Dalam Qur’an lalai ini sering disebutkan dengan kata Ghoflah yang merupakan salah satu penyakit paling berbahaya yang menimpa individu dan umat. Ia adalah penyakit yang membinasakan, yang membunuh kebaikan dan penghancur semangat. Ia adalah pohon yang buruk, yang disirami dengan air kebodohan dan membuahkan su’ul khatimah. Ia adalah penyakit yang keras, yang membuat seseorang kehilangan tujuannya, dan menghabiskan energinya.

Esensi bulan Ramadhan merupakan kesempatan emas sebagai wahana untuk mengkarantina diri sendiri satu bulan penuh, menggembleng jiwa-jiwa untuk beriman menjadi lebih unggul, dan prestasi puncaknya yaitu menggapai “honoris causa” suci dari Allah swt berupa takwa. Identiknya suatu karantina akan berkualitas atau buruknya tergantung kepada kemauan dan keseriusan pribadi peserta. Pasca karantina bernama Ramadhan, tentu berbeda-beda hasilnya, dari masing-masing “peserta”, ada yang mendapatkan hasil maksimal, ada yang sederhana.

========================================

### KETENTUAN TUGAS
1. Tolong tuliskan kembali bagian potongan teks yang dimulai dengan "Dalam Qur’an lalai" dan terus berlanjut hingga "dan menghabiskan energinya.".
2. Jawab pertanyaan singkat ini berdasarkan potongan teks.
(a) Dengan kata apa lalai sering disebutkan dalam Qur'an?
(b) Berapa lama bulan Ramadhan menjadi wahana untuk mengkarantina diri sendiri?
(c) Apa wujud "honoris causa" suci dari Allah swt yang disebut sebagai prestasi puncaknya?
Daftar di bawah ini diambil dari sumber yang berbeda.

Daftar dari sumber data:
========================================

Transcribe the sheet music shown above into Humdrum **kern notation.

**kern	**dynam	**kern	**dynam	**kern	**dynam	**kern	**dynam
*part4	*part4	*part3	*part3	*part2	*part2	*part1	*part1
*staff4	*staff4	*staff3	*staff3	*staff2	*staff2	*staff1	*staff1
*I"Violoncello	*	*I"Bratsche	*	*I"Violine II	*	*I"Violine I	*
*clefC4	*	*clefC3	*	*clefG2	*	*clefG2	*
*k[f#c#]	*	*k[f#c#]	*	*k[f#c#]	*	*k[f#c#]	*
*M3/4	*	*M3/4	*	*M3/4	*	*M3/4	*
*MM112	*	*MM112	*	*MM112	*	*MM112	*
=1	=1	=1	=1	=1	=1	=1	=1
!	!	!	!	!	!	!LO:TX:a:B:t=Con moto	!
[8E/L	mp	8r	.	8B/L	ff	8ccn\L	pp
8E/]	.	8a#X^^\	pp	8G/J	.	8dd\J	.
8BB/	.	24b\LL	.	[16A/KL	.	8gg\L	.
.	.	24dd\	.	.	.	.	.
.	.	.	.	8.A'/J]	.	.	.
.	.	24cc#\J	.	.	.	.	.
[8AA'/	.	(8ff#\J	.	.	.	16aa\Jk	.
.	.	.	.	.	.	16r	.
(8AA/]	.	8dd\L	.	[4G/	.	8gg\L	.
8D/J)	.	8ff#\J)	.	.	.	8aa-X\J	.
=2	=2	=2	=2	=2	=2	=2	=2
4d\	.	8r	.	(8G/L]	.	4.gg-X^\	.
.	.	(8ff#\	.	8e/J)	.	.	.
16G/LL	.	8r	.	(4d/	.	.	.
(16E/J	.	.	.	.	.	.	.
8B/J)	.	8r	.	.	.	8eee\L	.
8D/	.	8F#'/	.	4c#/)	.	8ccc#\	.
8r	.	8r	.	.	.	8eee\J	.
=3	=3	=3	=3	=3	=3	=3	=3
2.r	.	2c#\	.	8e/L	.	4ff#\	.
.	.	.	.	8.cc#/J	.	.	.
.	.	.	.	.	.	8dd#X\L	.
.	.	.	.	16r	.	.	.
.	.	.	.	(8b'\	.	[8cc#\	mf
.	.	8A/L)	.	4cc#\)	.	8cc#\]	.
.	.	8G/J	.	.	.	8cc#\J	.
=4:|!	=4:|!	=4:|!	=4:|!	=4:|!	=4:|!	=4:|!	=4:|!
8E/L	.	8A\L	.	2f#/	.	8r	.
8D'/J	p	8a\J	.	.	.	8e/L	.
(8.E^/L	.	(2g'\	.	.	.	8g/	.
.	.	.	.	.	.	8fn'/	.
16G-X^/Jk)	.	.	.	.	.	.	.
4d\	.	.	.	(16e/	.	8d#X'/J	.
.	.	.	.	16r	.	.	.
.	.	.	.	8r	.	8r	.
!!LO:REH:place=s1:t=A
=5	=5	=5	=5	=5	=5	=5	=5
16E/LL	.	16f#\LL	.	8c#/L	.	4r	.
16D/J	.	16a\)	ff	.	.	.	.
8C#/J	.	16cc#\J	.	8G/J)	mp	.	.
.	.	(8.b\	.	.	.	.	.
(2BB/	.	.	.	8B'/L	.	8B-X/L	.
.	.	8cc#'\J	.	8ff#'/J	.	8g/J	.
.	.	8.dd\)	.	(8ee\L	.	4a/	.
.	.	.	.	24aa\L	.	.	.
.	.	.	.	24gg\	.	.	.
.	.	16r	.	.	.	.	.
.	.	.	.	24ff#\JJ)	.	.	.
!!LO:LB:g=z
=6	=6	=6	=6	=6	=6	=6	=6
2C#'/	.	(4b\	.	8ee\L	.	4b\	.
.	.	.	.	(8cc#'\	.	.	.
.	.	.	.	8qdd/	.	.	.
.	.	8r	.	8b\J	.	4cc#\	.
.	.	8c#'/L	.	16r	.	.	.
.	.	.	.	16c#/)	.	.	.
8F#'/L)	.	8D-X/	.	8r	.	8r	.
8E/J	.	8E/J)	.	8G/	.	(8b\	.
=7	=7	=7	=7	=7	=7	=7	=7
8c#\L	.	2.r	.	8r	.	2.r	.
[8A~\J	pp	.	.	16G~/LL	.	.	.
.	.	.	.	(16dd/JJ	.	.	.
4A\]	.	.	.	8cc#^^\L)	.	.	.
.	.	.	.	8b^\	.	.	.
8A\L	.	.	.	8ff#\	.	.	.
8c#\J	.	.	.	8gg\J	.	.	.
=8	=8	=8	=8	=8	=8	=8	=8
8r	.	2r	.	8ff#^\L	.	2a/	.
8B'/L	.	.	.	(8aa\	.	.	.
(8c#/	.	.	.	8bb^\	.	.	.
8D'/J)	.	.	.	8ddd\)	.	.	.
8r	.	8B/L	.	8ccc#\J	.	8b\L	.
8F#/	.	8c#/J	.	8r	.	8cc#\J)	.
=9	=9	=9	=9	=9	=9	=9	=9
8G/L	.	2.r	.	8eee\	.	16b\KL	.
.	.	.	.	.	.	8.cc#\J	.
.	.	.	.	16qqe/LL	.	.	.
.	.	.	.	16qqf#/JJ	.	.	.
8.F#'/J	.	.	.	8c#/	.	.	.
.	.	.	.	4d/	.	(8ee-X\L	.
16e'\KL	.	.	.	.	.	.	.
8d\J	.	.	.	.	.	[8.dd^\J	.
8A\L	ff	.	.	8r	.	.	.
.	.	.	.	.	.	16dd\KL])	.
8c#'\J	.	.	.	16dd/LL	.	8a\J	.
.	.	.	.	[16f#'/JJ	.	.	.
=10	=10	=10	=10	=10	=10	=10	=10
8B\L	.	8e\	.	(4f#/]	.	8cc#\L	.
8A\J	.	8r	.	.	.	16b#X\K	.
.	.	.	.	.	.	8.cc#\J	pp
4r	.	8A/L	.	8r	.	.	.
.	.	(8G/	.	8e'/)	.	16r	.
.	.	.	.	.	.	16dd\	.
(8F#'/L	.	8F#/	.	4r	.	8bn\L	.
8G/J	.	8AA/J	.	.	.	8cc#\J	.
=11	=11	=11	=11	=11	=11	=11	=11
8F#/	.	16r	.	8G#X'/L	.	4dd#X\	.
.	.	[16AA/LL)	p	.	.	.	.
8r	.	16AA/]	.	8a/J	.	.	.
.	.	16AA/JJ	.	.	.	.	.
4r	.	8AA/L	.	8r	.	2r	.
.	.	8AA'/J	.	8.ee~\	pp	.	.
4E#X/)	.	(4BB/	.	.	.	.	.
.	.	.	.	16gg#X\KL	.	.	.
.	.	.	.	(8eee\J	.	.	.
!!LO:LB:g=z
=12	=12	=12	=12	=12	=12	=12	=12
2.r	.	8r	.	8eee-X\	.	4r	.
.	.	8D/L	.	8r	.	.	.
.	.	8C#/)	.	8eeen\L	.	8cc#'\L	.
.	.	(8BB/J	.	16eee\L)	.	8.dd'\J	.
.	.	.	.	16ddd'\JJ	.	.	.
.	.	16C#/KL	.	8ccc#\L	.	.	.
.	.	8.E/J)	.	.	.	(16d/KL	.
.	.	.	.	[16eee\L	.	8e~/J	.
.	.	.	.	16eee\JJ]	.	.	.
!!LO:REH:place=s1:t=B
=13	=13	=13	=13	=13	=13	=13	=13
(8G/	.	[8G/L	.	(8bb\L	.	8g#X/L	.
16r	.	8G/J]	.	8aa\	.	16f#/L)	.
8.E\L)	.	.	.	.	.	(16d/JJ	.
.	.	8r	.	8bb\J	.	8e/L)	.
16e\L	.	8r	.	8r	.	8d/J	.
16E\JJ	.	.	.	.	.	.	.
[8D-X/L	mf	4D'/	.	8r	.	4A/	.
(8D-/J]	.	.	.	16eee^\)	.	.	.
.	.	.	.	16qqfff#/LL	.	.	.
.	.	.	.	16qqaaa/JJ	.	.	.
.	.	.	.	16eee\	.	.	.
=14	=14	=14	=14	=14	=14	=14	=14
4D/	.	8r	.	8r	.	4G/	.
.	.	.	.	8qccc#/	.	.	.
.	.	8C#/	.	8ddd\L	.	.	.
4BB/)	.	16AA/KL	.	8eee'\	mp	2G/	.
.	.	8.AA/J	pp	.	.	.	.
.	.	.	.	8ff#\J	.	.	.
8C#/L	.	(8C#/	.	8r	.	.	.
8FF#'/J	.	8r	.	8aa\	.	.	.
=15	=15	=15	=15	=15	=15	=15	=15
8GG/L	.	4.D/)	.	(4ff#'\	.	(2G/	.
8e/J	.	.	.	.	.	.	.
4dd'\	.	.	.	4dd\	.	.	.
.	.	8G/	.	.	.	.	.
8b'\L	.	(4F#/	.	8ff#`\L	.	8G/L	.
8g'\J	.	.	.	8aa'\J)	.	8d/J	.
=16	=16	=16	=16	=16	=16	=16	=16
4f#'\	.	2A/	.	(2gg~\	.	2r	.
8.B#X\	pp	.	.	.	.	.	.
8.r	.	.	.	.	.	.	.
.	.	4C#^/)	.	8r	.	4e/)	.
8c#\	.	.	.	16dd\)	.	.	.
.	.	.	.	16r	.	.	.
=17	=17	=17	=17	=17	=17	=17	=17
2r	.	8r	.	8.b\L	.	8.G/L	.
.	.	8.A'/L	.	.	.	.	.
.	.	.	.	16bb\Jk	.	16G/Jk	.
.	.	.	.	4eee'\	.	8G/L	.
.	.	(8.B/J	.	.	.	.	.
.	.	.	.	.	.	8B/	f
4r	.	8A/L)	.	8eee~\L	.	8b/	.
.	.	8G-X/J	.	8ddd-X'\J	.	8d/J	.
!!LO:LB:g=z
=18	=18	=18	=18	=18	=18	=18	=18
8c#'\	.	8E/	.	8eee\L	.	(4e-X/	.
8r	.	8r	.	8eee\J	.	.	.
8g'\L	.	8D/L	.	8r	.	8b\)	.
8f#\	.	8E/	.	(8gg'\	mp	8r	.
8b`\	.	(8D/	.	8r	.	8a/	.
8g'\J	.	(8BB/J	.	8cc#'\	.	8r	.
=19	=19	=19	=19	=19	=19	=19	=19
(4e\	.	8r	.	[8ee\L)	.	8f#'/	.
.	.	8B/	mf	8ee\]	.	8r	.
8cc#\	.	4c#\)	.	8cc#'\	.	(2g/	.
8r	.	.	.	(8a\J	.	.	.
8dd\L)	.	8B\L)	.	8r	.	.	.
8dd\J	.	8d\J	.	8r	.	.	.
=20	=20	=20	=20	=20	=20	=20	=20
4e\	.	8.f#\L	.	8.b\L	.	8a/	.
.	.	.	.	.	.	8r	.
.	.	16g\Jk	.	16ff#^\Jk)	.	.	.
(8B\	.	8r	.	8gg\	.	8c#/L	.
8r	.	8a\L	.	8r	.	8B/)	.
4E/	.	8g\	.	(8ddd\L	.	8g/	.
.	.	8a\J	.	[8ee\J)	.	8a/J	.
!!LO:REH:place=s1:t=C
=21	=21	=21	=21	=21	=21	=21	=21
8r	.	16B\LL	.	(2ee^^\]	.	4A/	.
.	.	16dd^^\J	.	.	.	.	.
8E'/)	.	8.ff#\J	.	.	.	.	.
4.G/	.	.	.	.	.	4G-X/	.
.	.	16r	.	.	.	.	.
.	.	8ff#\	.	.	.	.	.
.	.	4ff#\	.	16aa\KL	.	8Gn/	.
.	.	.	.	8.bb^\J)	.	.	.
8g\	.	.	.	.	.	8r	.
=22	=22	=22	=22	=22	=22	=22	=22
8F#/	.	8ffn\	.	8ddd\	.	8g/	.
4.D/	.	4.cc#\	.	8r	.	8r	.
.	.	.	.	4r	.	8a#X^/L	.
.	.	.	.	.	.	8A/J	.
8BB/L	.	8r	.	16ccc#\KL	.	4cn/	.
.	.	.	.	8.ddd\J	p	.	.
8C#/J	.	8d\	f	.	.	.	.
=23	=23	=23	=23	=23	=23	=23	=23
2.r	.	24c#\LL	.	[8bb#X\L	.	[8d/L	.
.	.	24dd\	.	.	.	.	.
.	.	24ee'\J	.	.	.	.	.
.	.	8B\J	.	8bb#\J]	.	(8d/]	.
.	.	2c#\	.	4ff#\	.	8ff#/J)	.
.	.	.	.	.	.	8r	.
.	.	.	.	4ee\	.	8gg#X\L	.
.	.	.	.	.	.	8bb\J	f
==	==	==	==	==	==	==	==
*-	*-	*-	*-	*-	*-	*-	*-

========================================

### SOAL TERJAWAB
1.
Dalam Qur’an lalai ini sering disebutkan dengan kata Ghoflah yang merupakan salah satu penyakit paling berbahaya yang menimpa individu dan umat. Ia adalah penyakit yang membinasakan, yang membunuh kebaikan dan penghancur semangat. Ia adalah pohon yang buruk, yang disirami dengan air kebodohan dan membuahkan su’ul khatimah. Ia adalah penyakit yang keras, yang membuat seseorang kehilangan tujuannya, dan menghabiskan energinya.

2.
(a) Ghoflah.
(b) Satu bulan penuh.
(c) Takwa.